Mav claims I am illegally removing the credit for text I did not write myself.
I answered that I mentionned in the comment box that I was not the original author, hence not doing anything illegal and definitly not stealing anyone else job.
Mav answers : Wrong. Read the author credit areas of the GNU Free Documentation License.
So my question is : if none of us has the right to attribute to himself the credit of something written by someone else, what happen to all the major amount of text that is regularly clipped from one article, and moved to another page by someone who is not the original author of the text ? How does the licence handle that ? If the moved text contains legal issues, who is said liable, the lost original author, or the one who took the responsability of the move and who is consequently the owner of the edit?
And is commenting in the comment box that we are not the original author of the edit not enough to insure legal rights of authorship are respected ? What are we supposed to do when moving someone else work ? Is commenting enough ? Or not ? Should we leave a message in the talk page ?
I always figured that one should comment in the edit comment box "(taken from [[old page title]])"; although this doesn't list authors, nevertheless it tells people where (on the same site) to look them up. Then we claim, for legal purposes, that this is the "accepted practice" for citing authors in Wikimedia projects: to refer to an old page title where people can go to look up edit history and discover the authors.
- or we admit that we are together building an
encyclopedia, that ownership is secondary in our building process, and that what is important is the content, not the author. I would very much prefer that option :-)
But how to build that into the legal technicalities? The problem is that we really don't have any options there. We chose the GNU FDL a long time ago and are now at its mercy. Whether it's good or bad, it's viral, and we're stuck with it. (Which reminds me, has RMS shown any further interest in a Lesser FDL and in allowing FDL works to be relicensed under a Lesser FDL? This was to facilitate integration with other free copyleft licences, like Creative Commons BY-SA, if nobody remembers.)
-- Toby
From: Toby Bartels But how to build that into the legal technicalities? The problem is that we really don't have any options there. We chose the GNU FDL a long time ago and are now at its mercy. Whether it's good or bad, it's viral, and we're stuck with it. (Which reminds me, has RMS shown any further interest in a Lesser FDL and in allowing FDL works to be relicensed under a Lesser FDL? This was to facilitate integration with other free copyleft licences, like Creative Commons BY-SA, if nobody remembers.)
The reality is that we do have options. We are free to reasonably interpret ambiguities in the GNU FDL to suit our purposes as long as we preserve the intent. But that doesn't even necessarily apply to this situation.
One main thing to remember is that the authorship constraints on documents only apply to derivative works, not original works. Wikipedia is not a derivative work of itself; we can choose what our rules for attribution are without constraint by the GFDL.
For a very long time I've advocated making it explicit that the only authorship credit we should require downstream is "Wikipedia contributors" to avoid any bothersome bullying or complaints such as what Maverick is engaging in right now.
But I'll try to believe that his actions are merited by his good-intentioned but unnecessary efforts to follow the GFDL on behalf of 142 and not based on a goal of censoring anything written by 142.
In other words, I sincerely hope Mav isn't trying to use his interpretations of the law as a stick to bludgeon Anthere's attempt to disseminate what she believes is valid knowledge, because I find that tactic, used in the past by the Church of Scientology, Disney, and Bill O'Reilly to stifle critics, repulsive.

▶ [DATA]:
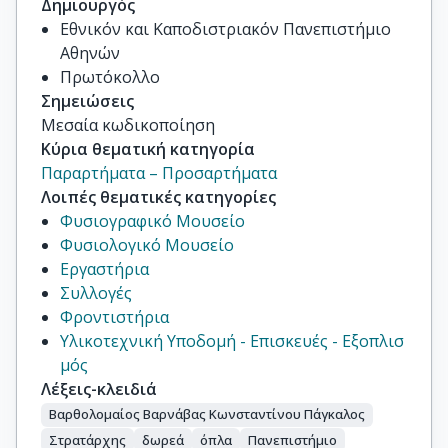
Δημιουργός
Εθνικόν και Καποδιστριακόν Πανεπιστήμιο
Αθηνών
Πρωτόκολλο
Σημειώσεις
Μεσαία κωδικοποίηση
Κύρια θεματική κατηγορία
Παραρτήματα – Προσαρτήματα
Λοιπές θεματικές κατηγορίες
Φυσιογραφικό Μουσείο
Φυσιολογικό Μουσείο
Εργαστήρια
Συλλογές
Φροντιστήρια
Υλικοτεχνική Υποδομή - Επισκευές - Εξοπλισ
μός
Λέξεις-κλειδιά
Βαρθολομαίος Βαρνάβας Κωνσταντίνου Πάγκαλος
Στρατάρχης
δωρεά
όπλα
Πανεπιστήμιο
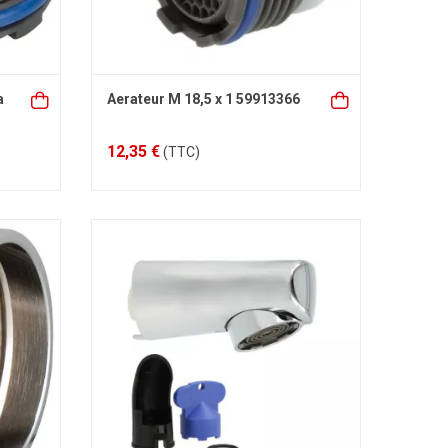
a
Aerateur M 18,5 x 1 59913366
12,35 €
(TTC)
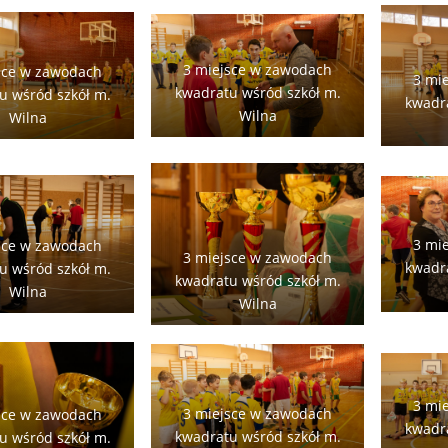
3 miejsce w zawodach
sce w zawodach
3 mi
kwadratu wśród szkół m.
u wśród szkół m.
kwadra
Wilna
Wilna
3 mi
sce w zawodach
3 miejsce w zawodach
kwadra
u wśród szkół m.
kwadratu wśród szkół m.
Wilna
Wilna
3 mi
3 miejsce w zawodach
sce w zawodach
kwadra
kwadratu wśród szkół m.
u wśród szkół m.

...

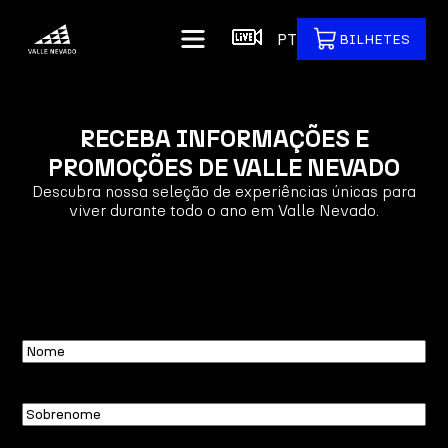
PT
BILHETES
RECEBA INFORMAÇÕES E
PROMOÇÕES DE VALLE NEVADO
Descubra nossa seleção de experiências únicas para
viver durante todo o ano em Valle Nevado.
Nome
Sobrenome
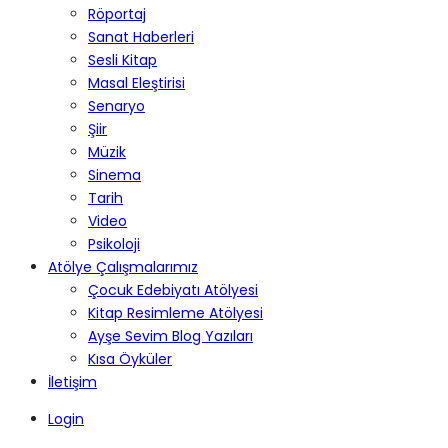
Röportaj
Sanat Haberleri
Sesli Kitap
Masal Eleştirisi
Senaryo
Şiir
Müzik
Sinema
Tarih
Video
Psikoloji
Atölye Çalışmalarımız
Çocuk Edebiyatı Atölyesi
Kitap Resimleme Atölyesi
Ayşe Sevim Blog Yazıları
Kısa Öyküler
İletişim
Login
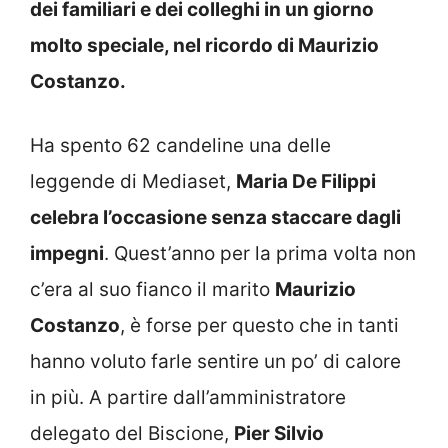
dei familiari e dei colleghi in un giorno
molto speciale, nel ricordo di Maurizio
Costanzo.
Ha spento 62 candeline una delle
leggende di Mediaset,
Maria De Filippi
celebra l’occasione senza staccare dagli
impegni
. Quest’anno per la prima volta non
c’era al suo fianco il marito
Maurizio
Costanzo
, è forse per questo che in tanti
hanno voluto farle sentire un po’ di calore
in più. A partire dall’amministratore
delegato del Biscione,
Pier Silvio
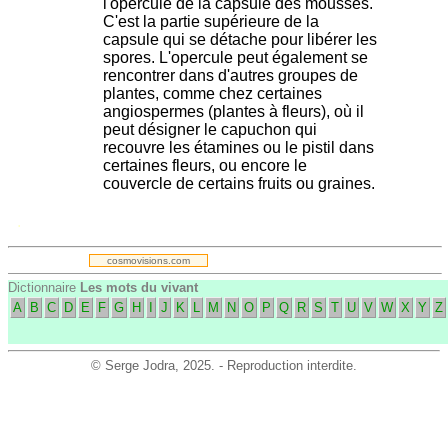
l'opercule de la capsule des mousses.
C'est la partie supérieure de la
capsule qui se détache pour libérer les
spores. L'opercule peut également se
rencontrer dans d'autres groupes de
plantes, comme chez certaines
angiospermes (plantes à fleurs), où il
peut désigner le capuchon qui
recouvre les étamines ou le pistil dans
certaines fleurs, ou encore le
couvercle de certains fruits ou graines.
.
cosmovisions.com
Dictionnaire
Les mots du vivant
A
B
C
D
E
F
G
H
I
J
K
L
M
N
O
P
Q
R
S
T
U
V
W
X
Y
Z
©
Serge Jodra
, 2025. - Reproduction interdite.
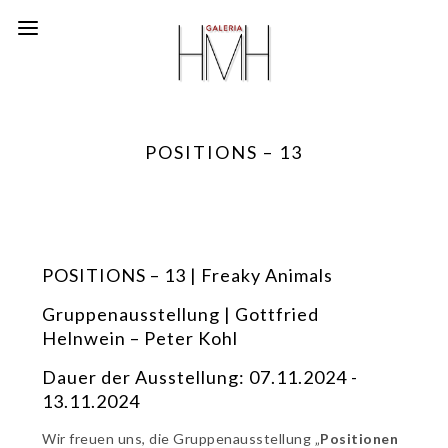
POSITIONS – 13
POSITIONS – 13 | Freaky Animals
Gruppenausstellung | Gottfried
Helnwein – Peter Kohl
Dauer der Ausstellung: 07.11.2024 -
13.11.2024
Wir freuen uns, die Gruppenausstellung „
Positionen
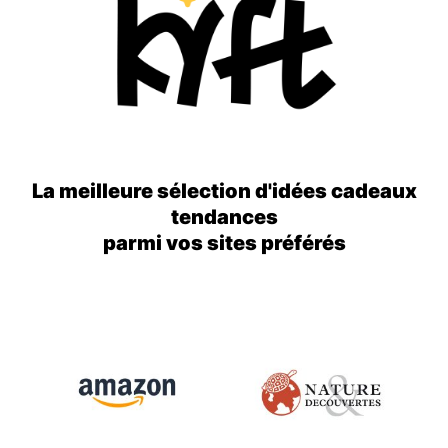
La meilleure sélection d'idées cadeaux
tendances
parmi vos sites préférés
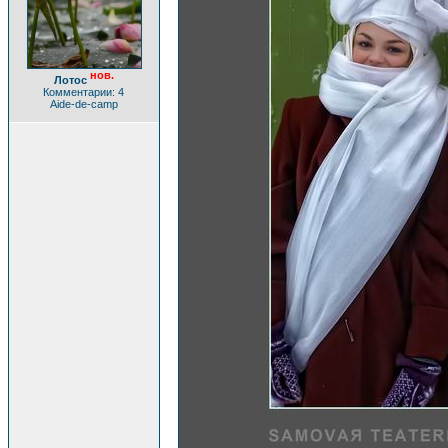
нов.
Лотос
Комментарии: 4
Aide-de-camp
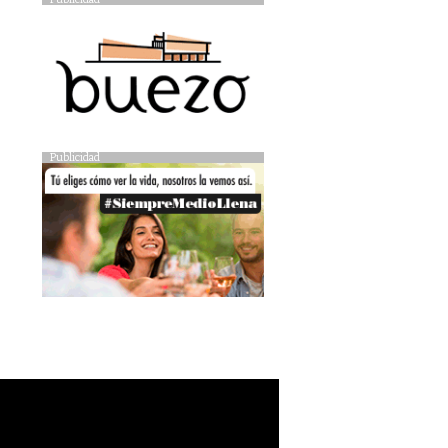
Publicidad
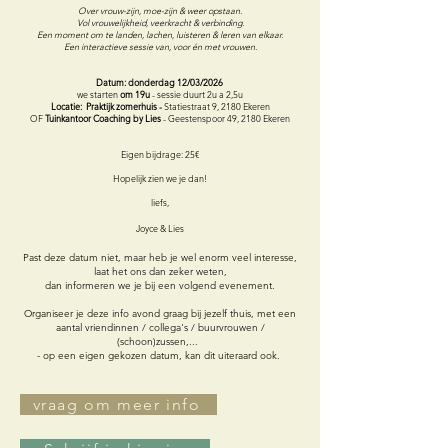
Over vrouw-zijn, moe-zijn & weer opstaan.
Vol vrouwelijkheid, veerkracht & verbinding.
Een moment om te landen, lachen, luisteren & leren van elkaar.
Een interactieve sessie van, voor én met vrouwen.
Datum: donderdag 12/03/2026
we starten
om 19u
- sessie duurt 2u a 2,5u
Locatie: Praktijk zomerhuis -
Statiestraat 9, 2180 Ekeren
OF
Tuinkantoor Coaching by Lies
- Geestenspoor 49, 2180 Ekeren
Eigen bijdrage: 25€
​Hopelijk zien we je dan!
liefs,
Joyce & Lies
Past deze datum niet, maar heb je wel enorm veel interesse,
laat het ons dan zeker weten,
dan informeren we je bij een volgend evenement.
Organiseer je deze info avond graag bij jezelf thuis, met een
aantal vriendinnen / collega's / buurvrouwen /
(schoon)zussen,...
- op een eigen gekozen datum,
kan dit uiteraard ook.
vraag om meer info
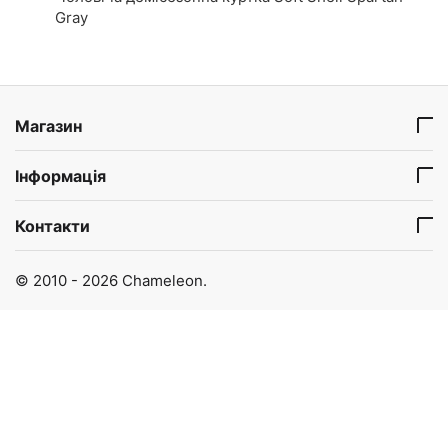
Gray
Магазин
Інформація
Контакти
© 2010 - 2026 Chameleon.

▶ [PROBLEM REQUIREMENTS]: Decide whether each statement agrees with the discussion of author credit under the GNU FDL: (a) the project chose the GNU FDL a long time ago; (b) Wikipedia is a derivative work of itself; (c) the first writer did not mention in the comment box that they were not the original author. Answer yes or no for each, quoting the words of the text that decide it. The records come from a different source than the text.

▶ [WRITTEN REPLY]:
(a) Yes: "We chose the GNU FDL a long time ago and are now at its mercy."
(b) No: "Wikipedia is not a derivative work of itself"
(c) No: "I mentionned in the comment box that I was not the original author"